JPMorgan Chase Intensifies Bullish Stance on South Korean Market, Raises Kospi Target to as High as 15,000 Points

Deep News06-25 14:52

Fueled by the surge in AI demand and the supercycle in memory chips, JPMorgan Chase has once again significantly raised its target for South Korea's Kospi index, this time just a month after its last revision, setting a high-end target of 15,000 points, which underscores Wall Street's robustly optimistic sentiment toward this market.

In a report released on Thursday, June 25th, the bank increased its base case target price for the Kospi index from 10,000 points in May to 12,500 points. It also established a bullish scenario target of 15,000 points and a bearish scenario target of 8,000 points. The bank continues to rank South Korea as its top stock market pick in Asia, advising investors to increase their exposure during market pullbacks and to maintain their maximum allocation to the Korean market.

This adjustment continues the bank's recent series of bullish moves. Previously, in a span of less than a month, JPMorgan had already conducted its second upward revision, raising its base case target to 9,000 points and its bullish target to 10,000 points. Now, another month later, with the Kospi index recently surpassing the 9,000-point threshold, JPMorgan has once again updated its forecasts.

Despite pressures from foreign selling and heightened market volatility, JPMorgan's strategists clearly stated that AI-driven earnings growth will offset these negative factors. This stance not only reinforces market confidence in the profitability of South Korean tech stocks but also directly reflects the ongoing global capital chase for core assets within the AI supply chain.

Broad-Based Optimism Among Major Brokers

JPMorgan is not alone in its positive outlook. Goldman Sachs recently raised its Kospi target to 12,000 points, and Morgan Stanley increased its target to 10,500 points. Major foreign securities firms widely agree that South Korea's AI-related profit momentum remains a key driver for further stock market gains.

AI Chip Profits and Memory Cycle Drive the Bull Case

The core rationale behind JPMorgan's latest upgrade is that the profit scale of South Korean memory chip companies is now substantial enough to have a systemic impact on the macroeconomy.

JPMorgan pointed out that the profits of AI-related chip manufacturers are now large enough to influence corporate income tax revenue, household wealth, and even government tax income. Consequently, South Korea has become one of the most direct equity market beneficiaries of the global AI cycle.

The bank maintains its view of a memory chip cycle that will "stay higher for longer," believing that the earnings of South Korean tech firms are highly sensitive to AI data center spending, with existing pricing power supporting this assessment.

The trajectory of JPMorgan's target revisions this year has been rapid: at the end of April, it initially set a base case target of 7,000 points and a bullish target of 8,500 points.

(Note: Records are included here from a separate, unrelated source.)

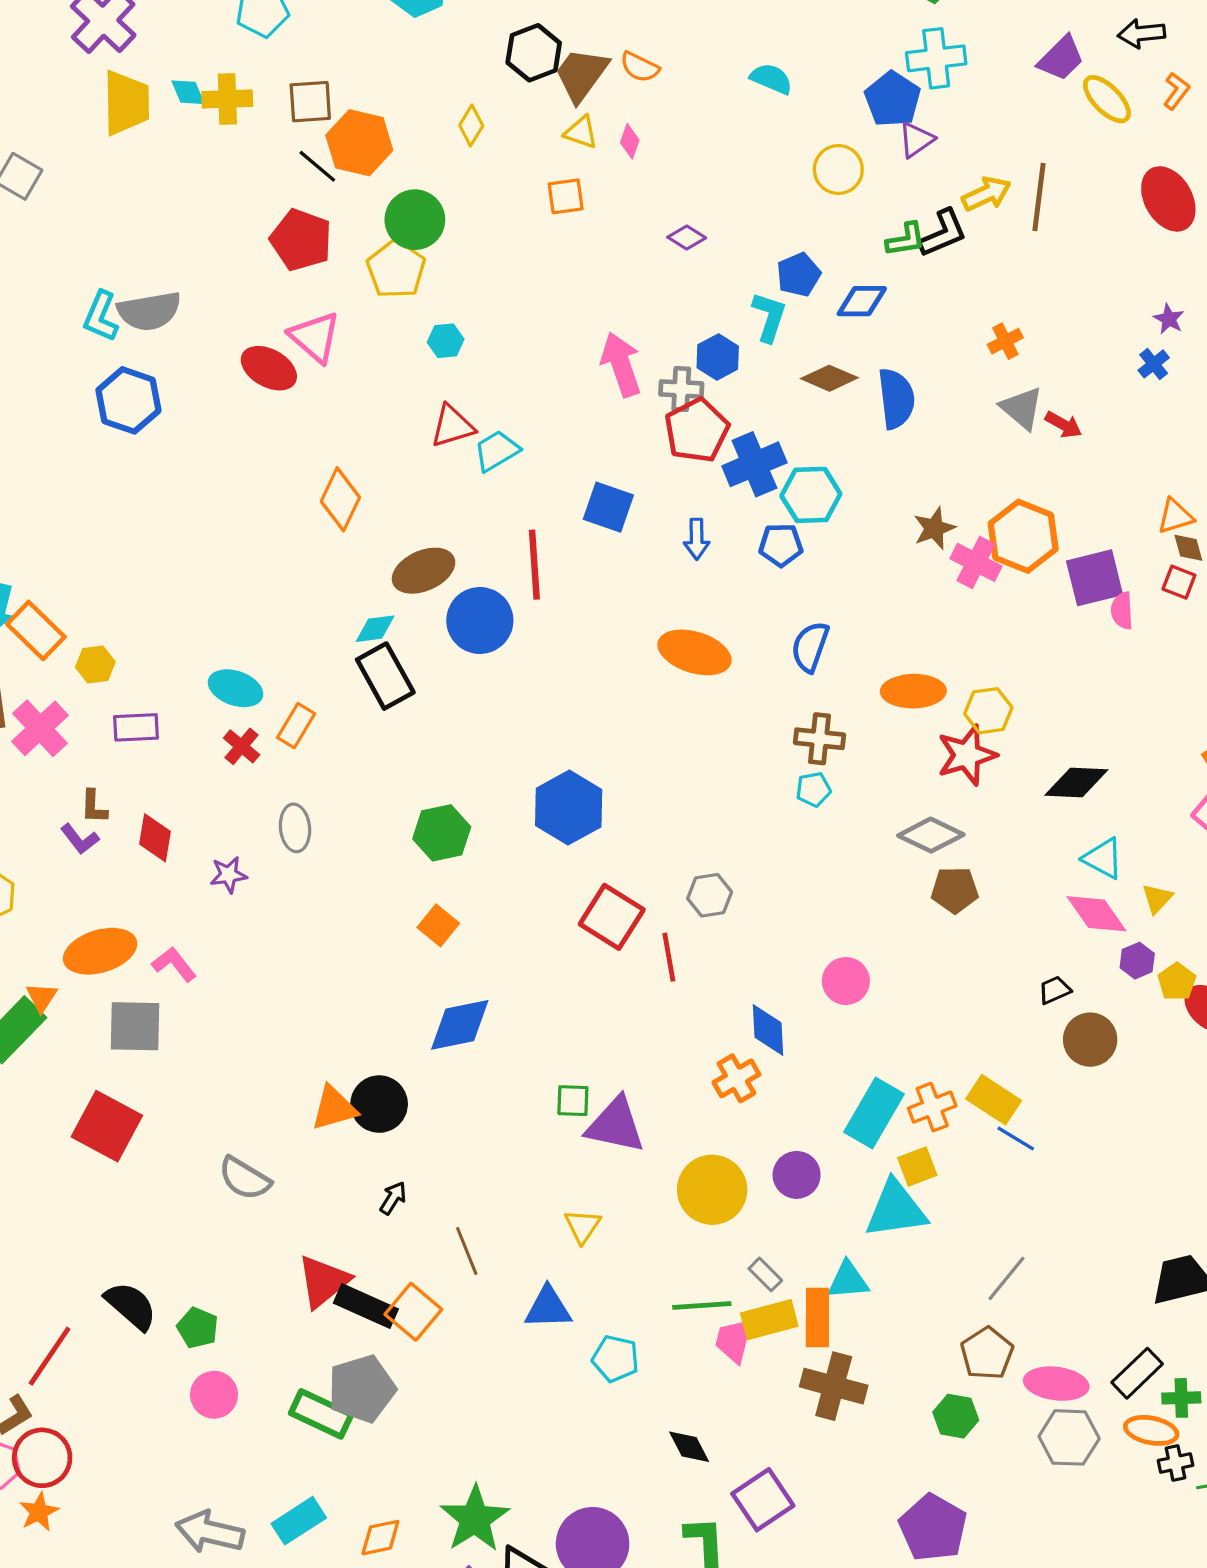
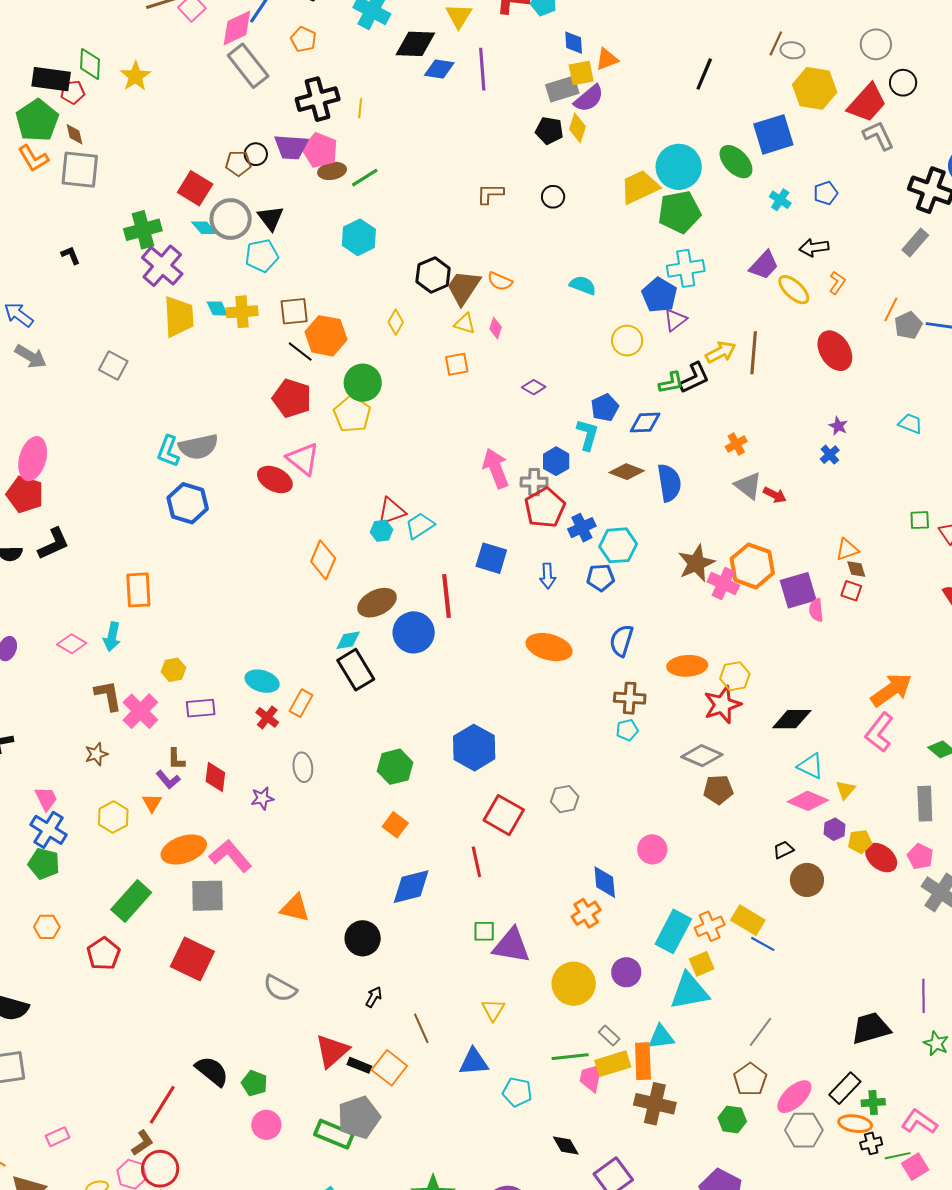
cyan hexagon: (446, 341) -> (382, 531), moved
blue cross: (754, 464) -> (582, 528), size x0.7
brown star: (934, 528) -> (696, 563), size x1.4
orange rectangle: (36, 630) -> (138, 590), moved, turned 45
pink diamond: (1097, 914) -> (808, 801), turned -30
red line: (669, 957) -> (476, 862), moved
pink L-shape: (174, 964) -> (230, 856), size x1.5
yellow pentagon: (1177, 982) -> (860, 842), turned 30
orange triangle: (42, 997) -> (152, 803), moved
orange triangle: (334, 1108) -> (295, 908), moved, turned 32
black rectangle: (366, 1306) -> (359, 1065), size x0.6
pink ellipse: (1056, 1384) -> (794, 1097), turned -48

In less than a month, by mid-May, it raised the base case to 10,000 points and the bullish target to 10,000 points. The latest move further lifts the base case to 12,500 points, the bullish target to 15,000 points, and sets a bearish target of 8,000 points.

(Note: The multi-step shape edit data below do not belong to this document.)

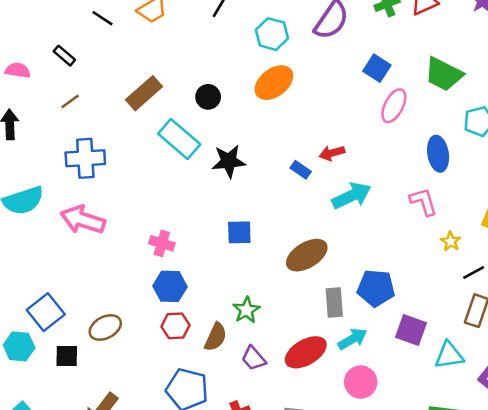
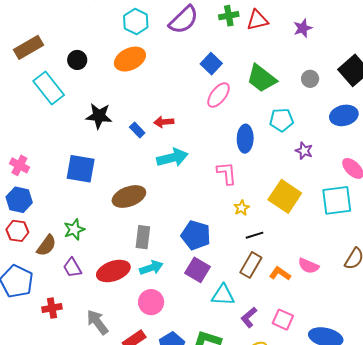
black star: (229, 161) -> (99, 116), moved
blue square: (239, 232) -> (81, 169), size x1.4
blue pentagon: (376, 288) -> (196, 235), moved

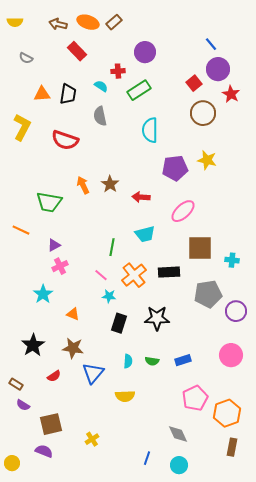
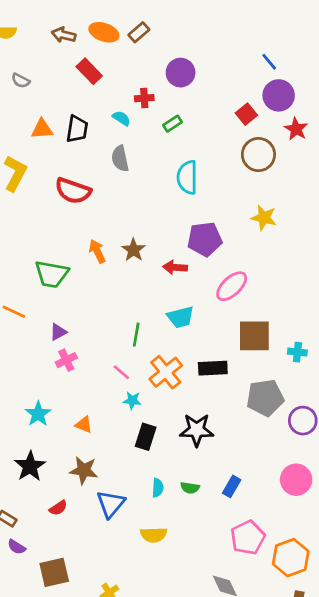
green rectangle: (139, 90) -> (172, 124), size x0.6
purple pentagon: (175, 168) -> (205, 239), moved
cyan star: (43, 294) -> (38, 414), moved
blue rectangle: (183, 360) -> (232, 486), turned -42

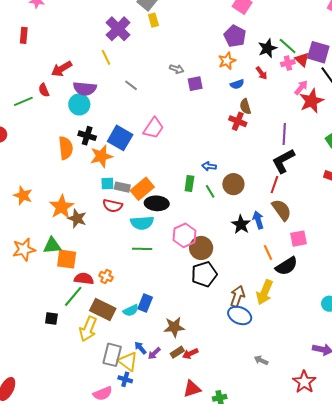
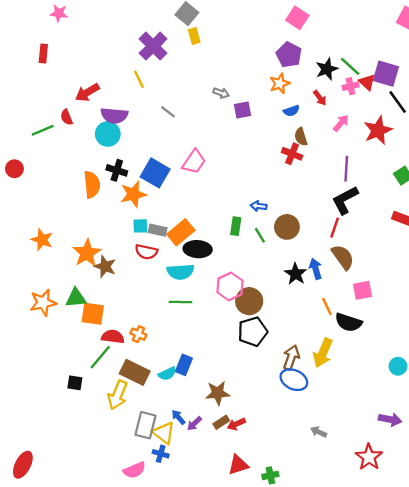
pink arrow: (301, 88) -> (341, 123), moved
black semicircle: (286, 266) -> (348, 322), turned 50

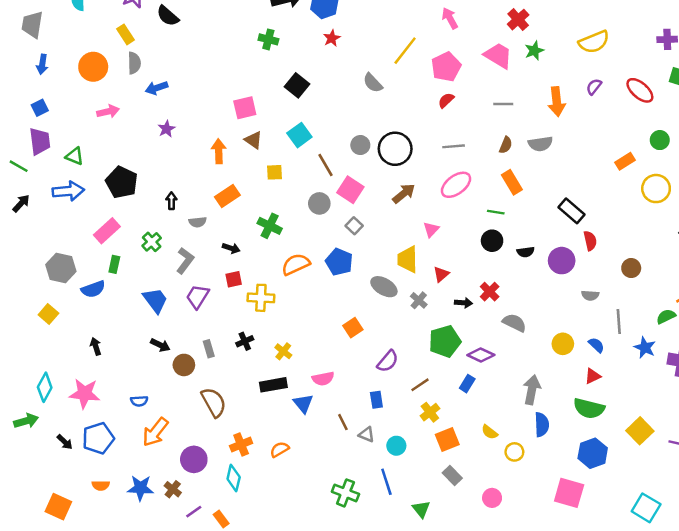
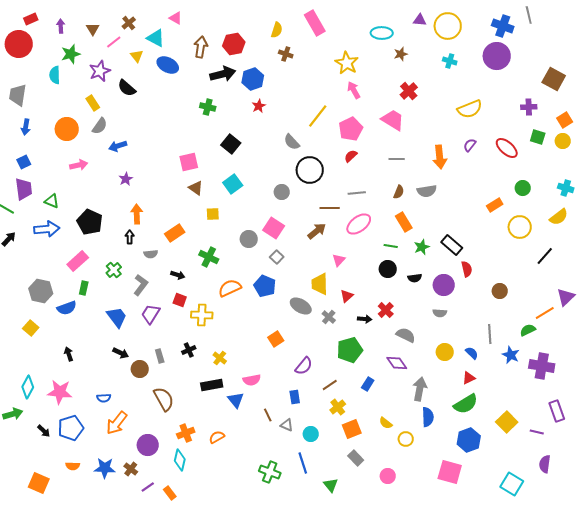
green star: (534, 51) -> (422, 247), moved
gray semicircle: (134, 63) -> (100, 126), turned 36
black circle: (395, 149) -> (310, 170), moved
orange arrow: (219, 151) -> (137, 214), moved
brown line: (326, 165) -> (330, 208), moved, turned -60
red square: (234, 279) -> (180, 300), turned 32
gray semicircle: (590, 295) -> (440, 313), moved
purple diamond: (481, 355) -> (397, 363), moved, turned 30
green semicircle: (589, 408) -> (466, 404), turned -45

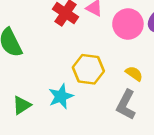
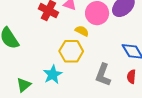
yellow semicircle: (134, 74) -> (82, 31), moved

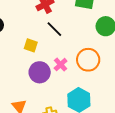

Structural Pressures: Foreign Selling and Leveraged ETFs

Despite the clear bullish fundamental logic, JPMorgan also cautioned about structural pressures facing the market.

The bank estimates that foreign investors have sold approximately $95 billion worth of South Korean stocks this year, with over 90% of that outflow concentrated in the two major memory chip stocks. Due to the outsized market capitalization of these two stocks, some emerging market investors have reached their mandated allocation limits, forcing them to continuously reduce positions during rallies.

Simultaneously, the size of leveraged ETFs linked to South Korean stocks has grown to around $50 billion. These products amplify price volatility through activities in futures, options, and spot markets, driving a significant increase in implied volatility. JPMorgan noted that this market structure feature is intensifying short-term index fluctuations.

The pressure from foreign selling has also transmitted to the currency level, putting downward pressure on the South Korean won. However, JPMorgan suggested that potential interest rate hikes by the Bank of Korea and seasonal tax-related fund flows in August could provide some support for the won.

Domestic Investors as a Counterbalancing Force

Against the backdrop of persistent foreign outflows, South Korean domestic investors have emerged as a crucial source of buying support. JPMorgan estimates that South Korean individual investors have purchased approximately $80 billion worth of local stocks this year, including ETF inflows.

The bank believes retail demand is likely to persist, as households are repatriating funds from overseas stock investments and domestic real estate investment channels remain constrained, making the stock market relatively more attractive for retail capital.

This internal capital rotation has, to some extent, offset the impact of foreign outflows and serves as one of the structural supports underpinning JPMorgan's maintained bullish stance.